### MATERIAL TO PROCESS

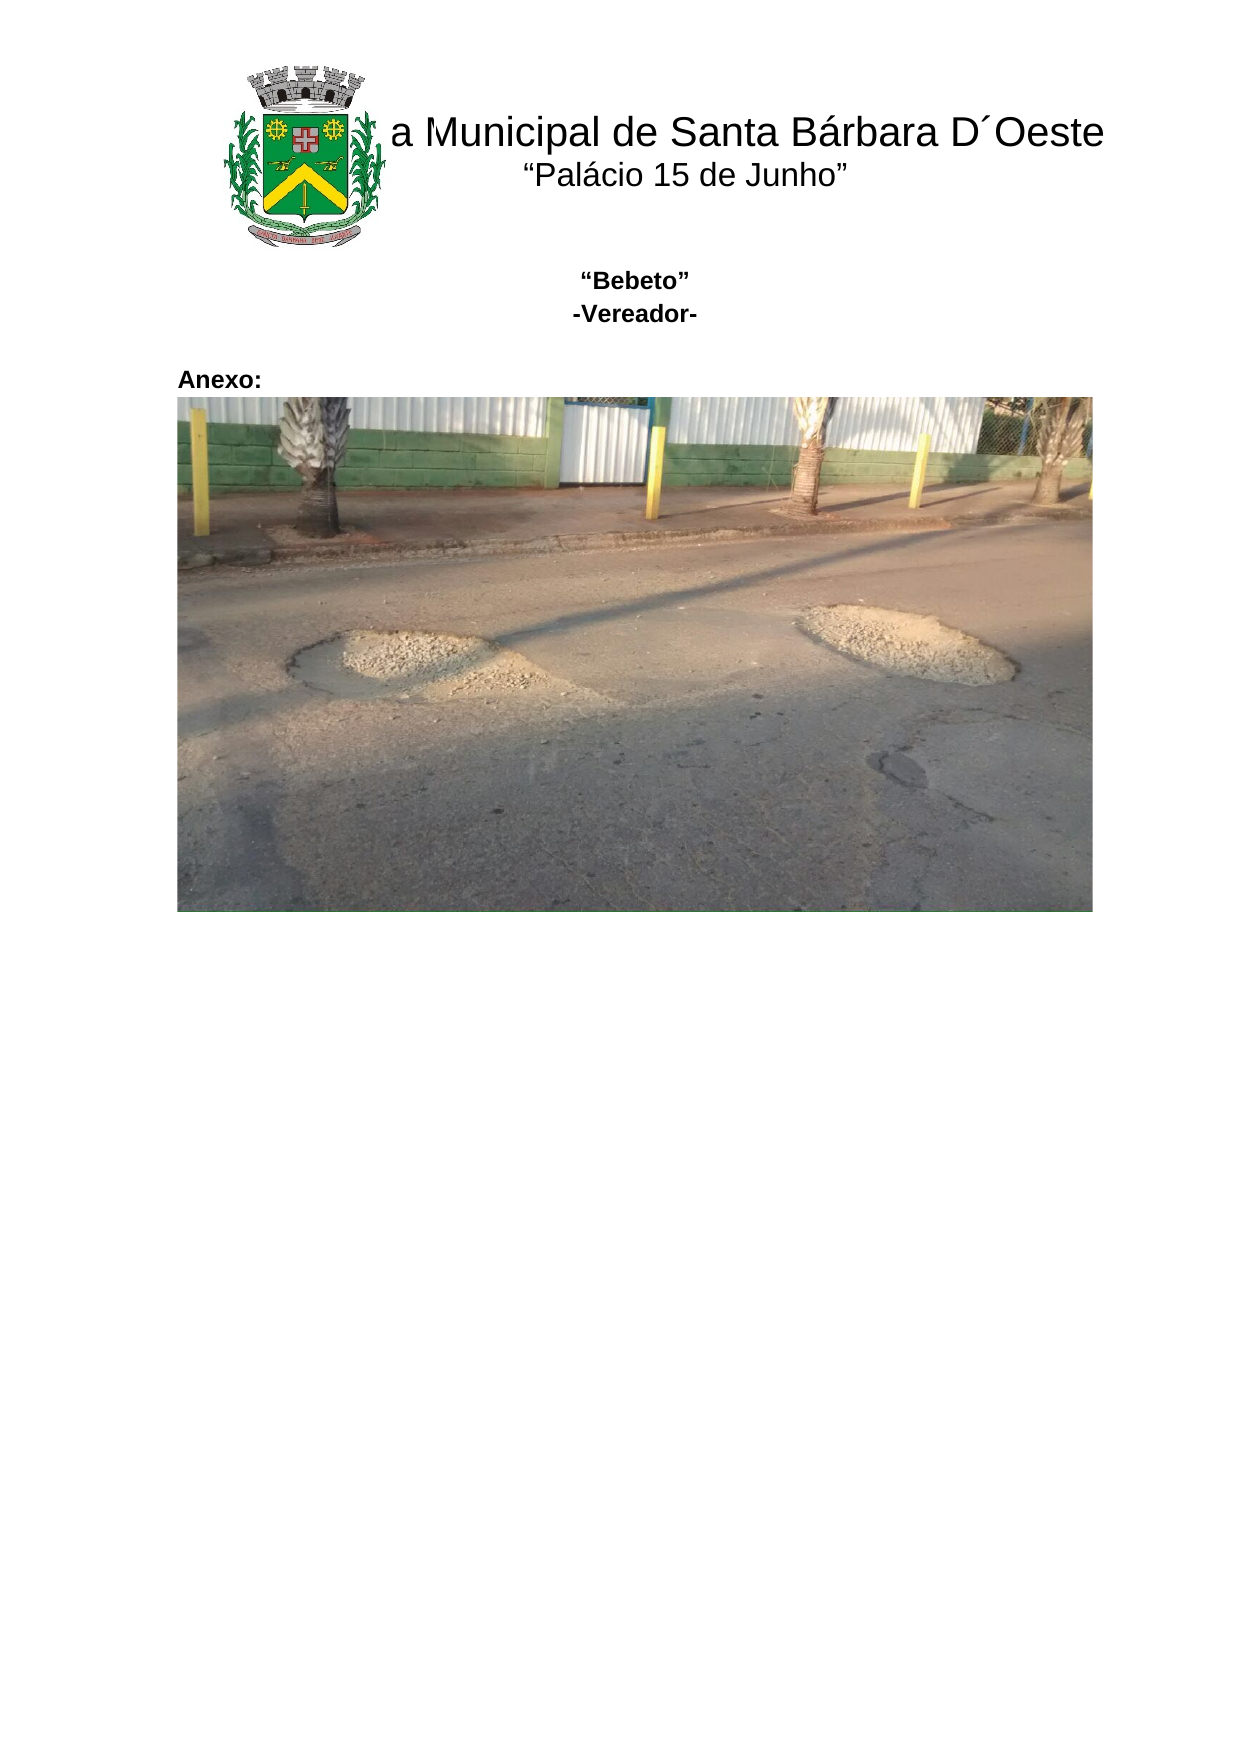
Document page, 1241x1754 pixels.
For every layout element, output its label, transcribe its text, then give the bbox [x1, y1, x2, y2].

text Anexo: [177, 365, 1093, 397]
text -Vereador- [177, 299, 1093, 328]
picture [223, 66, 393, 254]
text “Bebeto” [177, 266, 1093, 294]
picture [177, 397, 1093, 912]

######

[ACTIVITY] Every record must be set down again exactly; pictures do not belong in the copy.

[RESPONSE]
Document page, 1241x1754 pixels.
For every layout element, output its label, transcribe its text, then give the bbox [x1, y1, x2, y2].

text Anexo: [177, 365, 1093, 397]
text -Vereador- [177, 299, 1093, 328]
picture [223, 66, 393, 254]
text “Bebeto” [177, 266, 1093, 294]
picture [177, 397, 1093, 912]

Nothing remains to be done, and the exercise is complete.